=== Section Start ===

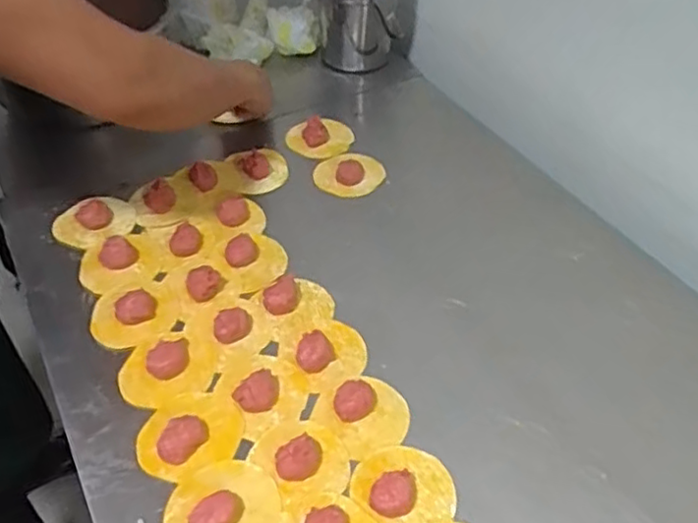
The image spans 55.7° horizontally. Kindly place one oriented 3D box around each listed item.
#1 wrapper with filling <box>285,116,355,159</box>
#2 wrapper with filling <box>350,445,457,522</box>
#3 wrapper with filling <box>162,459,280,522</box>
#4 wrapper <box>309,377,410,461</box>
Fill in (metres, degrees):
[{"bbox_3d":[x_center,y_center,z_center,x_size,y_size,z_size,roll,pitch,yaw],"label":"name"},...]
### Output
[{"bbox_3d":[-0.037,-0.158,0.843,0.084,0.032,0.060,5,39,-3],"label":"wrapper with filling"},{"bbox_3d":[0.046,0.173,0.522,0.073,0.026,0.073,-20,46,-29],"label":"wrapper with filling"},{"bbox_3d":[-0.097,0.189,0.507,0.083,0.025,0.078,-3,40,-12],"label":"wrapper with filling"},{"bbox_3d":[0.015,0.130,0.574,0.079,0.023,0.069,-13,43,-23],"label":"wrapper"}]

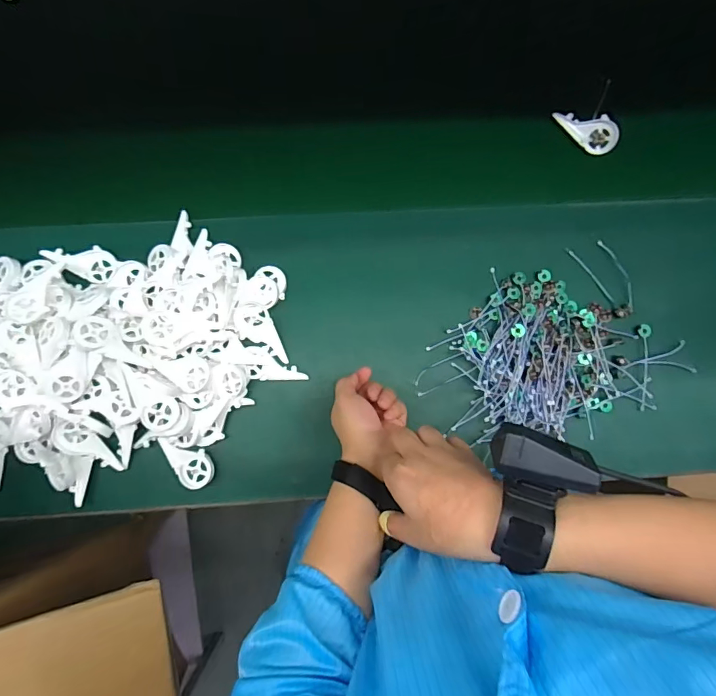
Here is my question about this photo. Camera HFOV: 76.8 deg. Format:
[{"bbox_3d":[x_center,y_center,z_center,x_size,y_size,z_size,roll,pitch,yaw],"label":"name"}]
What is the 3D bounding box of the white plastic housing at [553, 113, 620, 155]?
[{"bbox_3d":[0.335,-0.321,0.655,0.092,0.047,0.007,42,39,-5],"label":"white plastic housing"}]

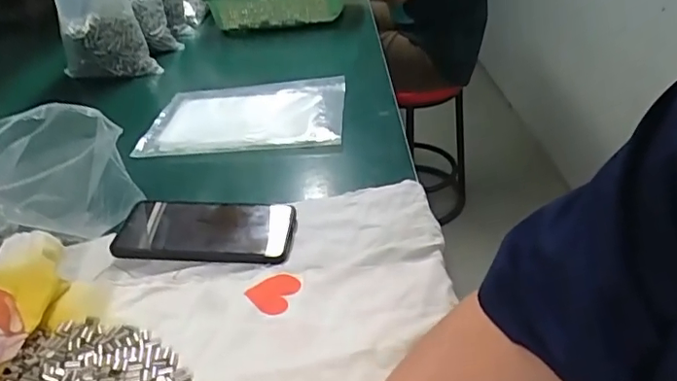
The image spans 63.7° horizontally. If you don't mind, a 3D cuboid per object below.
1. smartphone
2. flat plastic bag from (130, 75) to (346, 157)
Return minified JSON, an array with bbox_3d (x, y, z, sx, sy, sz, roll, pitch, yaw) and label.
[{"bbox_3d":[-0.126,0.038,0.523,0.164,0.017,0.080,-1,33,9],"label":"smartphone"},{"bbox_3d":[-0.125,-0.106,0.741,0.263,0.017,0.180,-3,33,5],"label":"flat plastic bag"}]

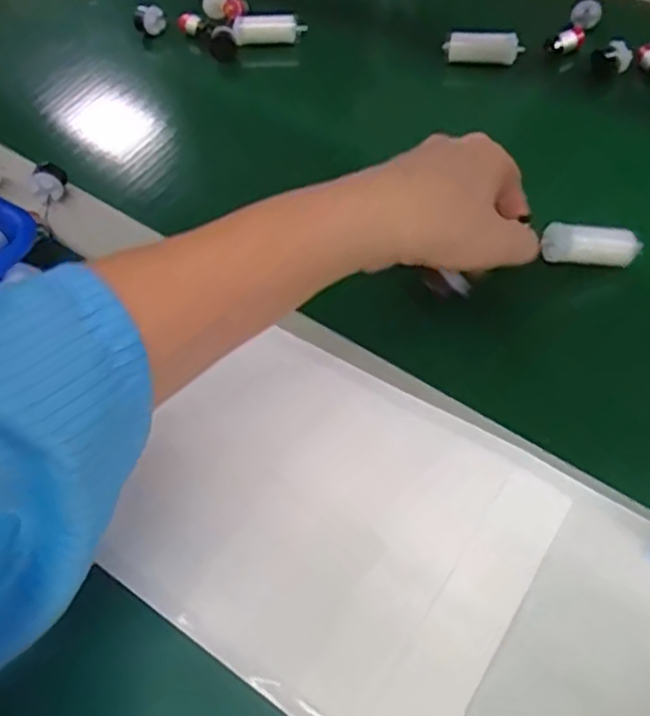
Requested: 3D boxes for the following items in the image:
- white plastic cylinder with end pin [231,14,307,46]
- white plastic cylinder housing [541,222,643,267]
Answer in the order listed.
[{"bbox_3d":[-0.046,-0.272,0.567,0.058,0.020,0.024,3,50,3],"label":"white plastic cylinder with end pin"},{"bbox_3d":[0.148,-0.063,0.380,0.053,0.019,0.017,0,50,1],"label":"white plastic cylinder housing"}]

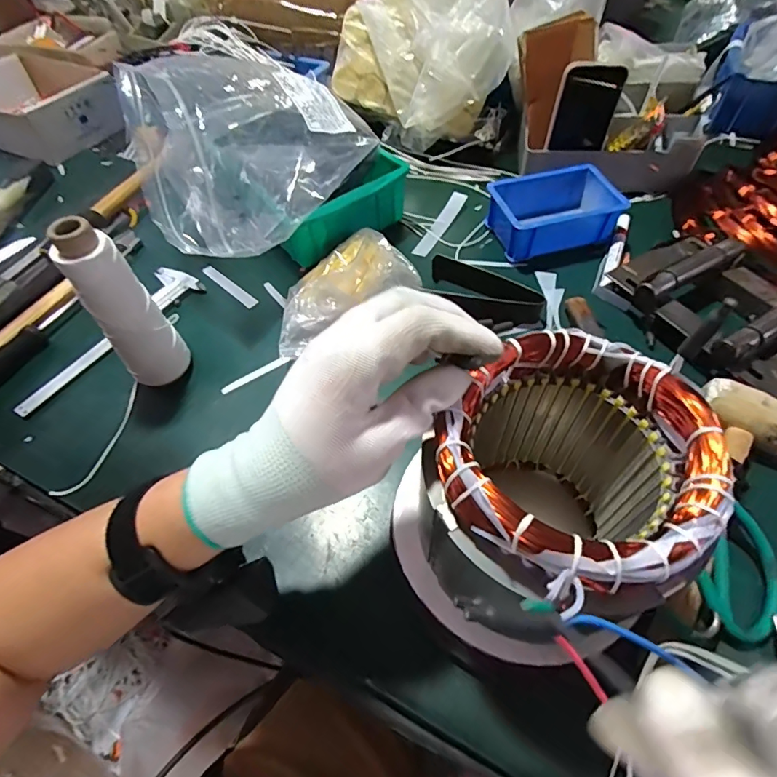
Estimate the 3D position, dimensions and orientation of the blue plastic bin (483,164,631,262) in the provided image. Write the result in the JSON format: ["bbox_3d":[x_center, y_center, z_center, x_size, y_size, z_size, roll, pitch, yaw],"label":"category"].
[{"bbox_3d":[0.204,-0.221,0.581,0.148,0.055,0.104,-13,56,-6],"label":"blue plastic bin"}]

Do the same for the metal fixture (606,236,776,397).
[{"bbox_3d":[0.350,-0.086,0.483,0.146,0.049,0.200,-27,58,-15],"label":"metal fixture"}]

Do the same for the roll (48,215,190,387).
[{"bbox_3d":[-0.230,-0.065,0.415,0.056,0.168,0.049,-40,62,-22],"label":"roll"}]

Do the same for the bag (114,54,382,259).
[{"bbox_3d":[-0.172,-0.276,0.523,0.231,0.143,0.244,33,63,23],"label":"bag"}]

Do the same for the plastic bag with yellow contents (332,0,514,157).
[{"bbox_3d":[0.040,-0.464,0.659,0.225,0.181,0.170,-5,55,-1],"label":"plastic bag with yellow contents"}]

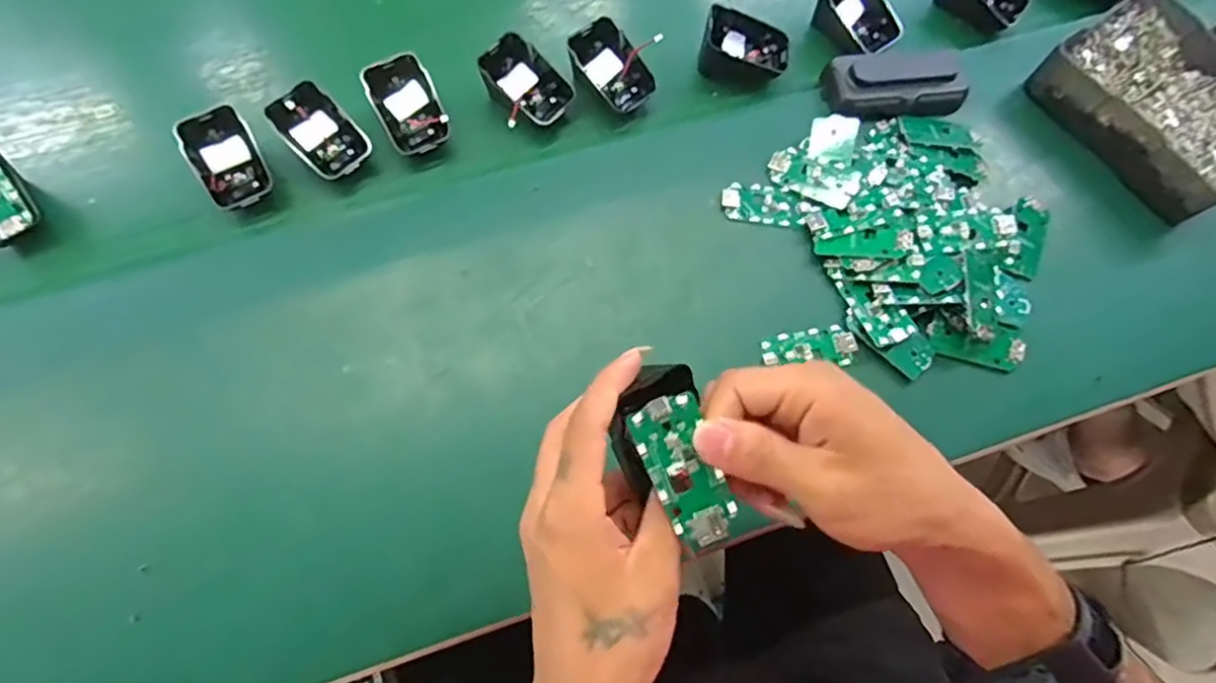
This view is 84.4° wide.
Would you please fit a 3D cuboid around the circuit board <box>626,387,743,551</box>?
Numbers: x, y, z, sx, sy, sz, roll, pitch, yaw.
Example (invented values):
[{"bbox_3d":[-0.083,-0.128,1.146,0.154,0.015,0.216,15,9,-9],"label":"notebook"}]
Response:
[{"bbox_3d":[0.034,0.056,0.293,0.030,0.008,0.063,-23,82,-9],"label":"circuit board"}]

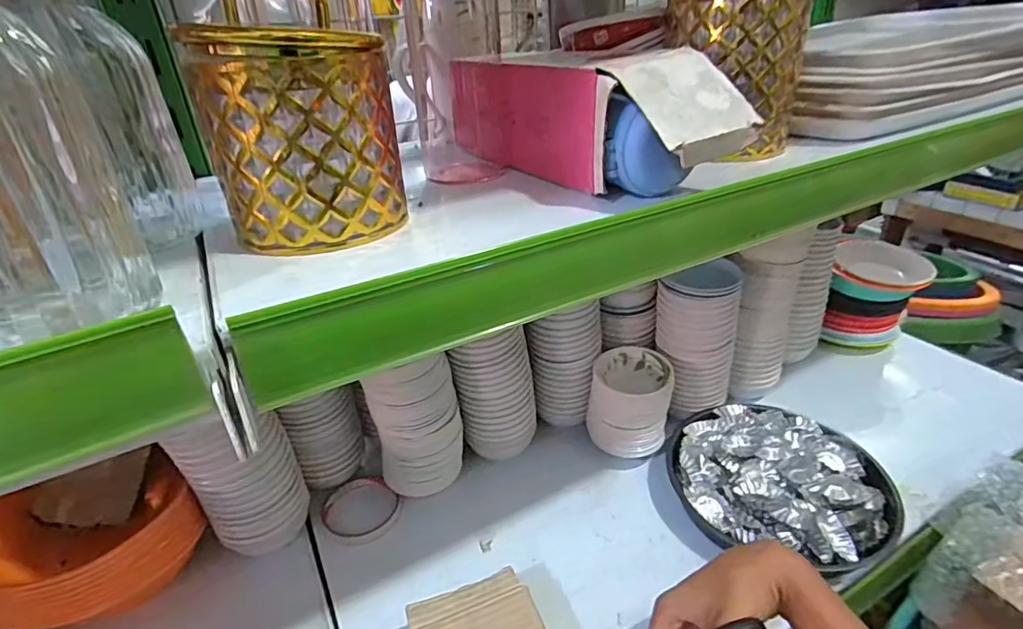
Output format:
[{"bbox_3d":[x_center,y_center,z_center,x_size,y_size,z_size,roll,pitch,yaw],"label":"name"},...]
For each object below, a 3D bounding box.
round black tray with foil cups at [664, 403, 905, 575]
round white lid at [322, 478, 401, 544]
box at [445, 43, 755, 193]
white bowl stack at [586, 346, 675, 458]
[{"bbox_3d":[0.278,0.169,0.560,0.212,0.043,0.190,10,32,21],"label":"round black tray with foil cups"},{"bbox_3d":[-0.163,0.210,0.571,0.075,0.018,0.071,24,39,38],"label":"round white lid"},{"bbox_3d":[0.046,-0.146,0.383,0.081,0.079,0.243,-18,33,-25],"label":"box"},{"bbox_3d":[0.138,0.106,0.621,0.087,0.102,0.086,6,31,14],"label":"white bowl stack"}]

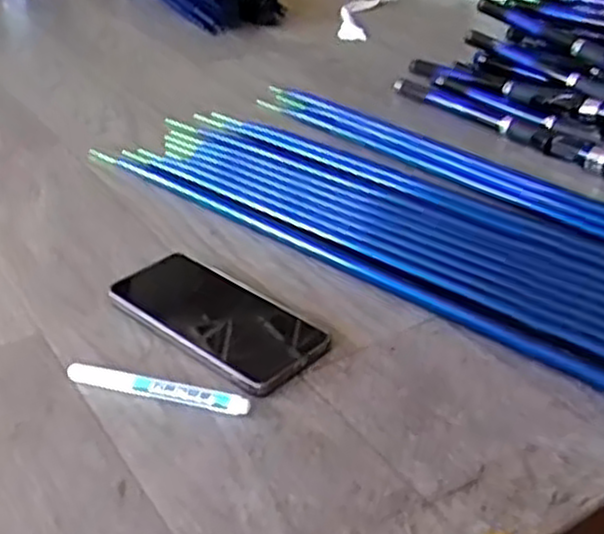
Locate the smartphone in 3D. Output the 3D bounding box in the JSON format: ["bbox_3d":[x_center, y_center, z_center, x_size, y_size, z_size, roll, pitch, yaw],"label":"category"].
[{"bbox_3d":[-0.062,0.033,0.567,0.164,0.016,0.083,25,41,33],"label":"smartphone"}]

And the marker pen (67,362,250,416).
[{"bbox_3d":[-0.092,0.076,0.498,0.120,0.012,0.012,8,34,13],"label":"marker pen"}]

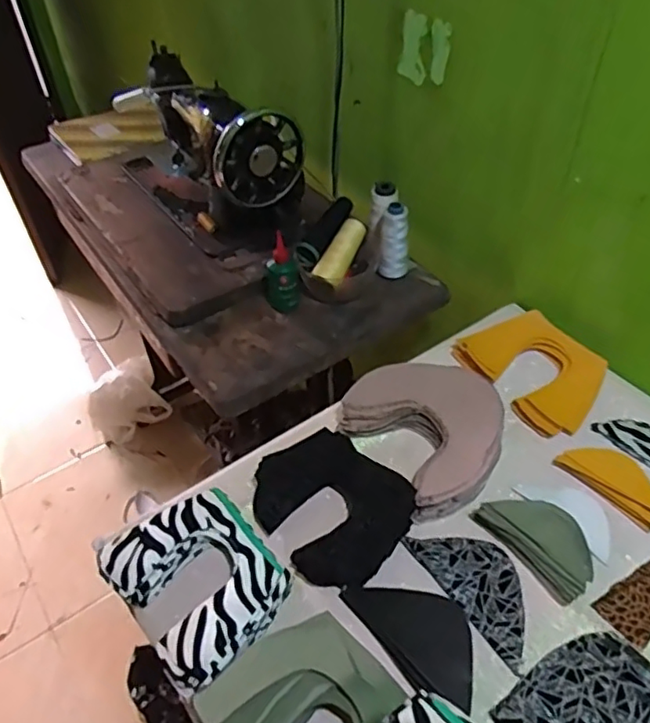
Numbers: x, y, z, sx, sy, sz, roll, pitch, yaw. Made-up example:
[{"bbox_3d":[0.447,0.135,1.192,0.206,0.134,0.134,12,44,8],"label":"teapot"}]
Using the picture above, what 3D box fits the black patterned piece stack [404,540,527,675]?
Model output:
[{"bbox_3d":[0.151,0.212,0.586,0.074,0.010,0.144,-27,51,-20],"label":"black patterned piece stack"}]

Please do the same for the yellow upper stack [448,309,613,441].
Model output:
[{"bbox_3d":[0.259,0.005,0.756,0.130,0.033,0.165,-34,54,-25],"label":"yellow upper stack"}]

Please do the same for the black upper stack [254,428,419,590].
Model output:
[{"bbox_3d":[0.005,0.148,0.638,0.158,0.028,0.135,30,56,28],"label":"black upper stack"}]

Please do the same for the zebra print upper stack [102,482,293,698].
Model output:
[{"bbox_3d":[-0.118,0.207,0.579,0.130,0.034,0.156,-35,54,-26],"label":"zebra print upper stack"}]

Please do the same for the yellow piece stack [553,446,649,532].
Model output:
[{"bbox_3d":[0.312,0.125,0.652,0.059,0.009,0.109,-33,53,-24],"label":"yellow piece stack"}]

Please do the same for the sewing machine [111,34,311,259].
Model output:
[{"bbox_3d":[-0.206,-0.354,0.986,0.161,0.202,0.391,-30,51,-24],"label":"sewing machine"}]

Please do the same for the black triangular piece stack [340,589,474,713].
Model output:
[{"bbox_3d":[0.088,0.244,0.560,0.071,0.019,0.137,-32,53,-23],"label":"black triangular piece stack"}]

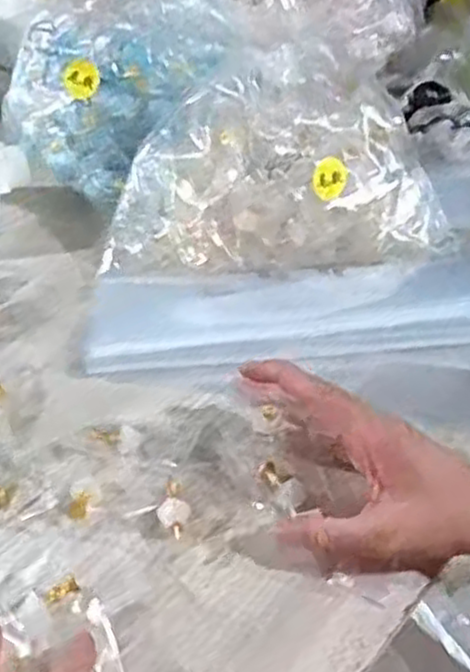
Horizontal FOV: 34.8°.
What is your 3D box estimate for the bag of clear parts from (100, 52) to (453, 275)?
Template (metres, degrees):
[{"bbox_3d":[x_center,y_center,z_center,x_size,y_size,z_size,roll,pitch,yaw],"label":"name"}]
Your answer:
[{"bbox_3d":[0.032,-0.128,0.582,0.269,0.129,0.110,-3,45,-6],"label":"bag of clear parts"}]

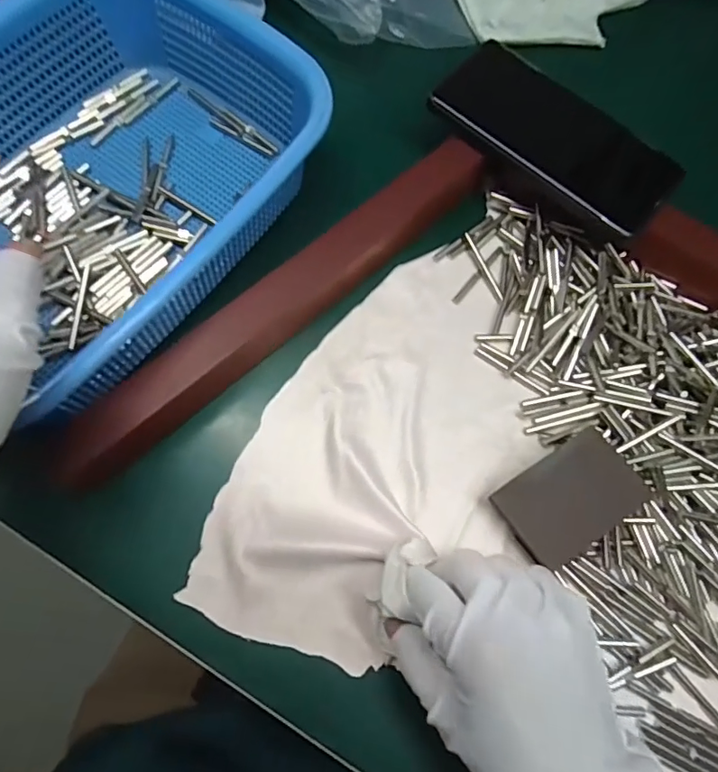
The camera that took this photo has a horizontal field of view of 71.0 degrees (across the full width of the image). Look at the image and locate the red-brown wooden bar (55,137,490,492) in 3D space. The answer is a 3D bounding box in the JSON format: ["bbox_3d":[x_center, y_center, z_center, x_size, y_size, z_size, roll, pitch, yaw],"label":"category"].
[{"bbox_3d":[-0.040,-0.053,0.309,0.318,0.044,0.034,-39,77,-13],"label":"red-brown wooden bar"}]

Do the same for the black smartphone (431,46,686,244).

=== Section End ===

→ WORK INSTRUCTION: Find and copy every line in the entries above where the string "each" occurs.

→ WRITTEN SOLUTION:
The image spans 55.7° horizontally. Kindly place one oriented 3D box around each listed item.
For each object below, a 3D bounding box.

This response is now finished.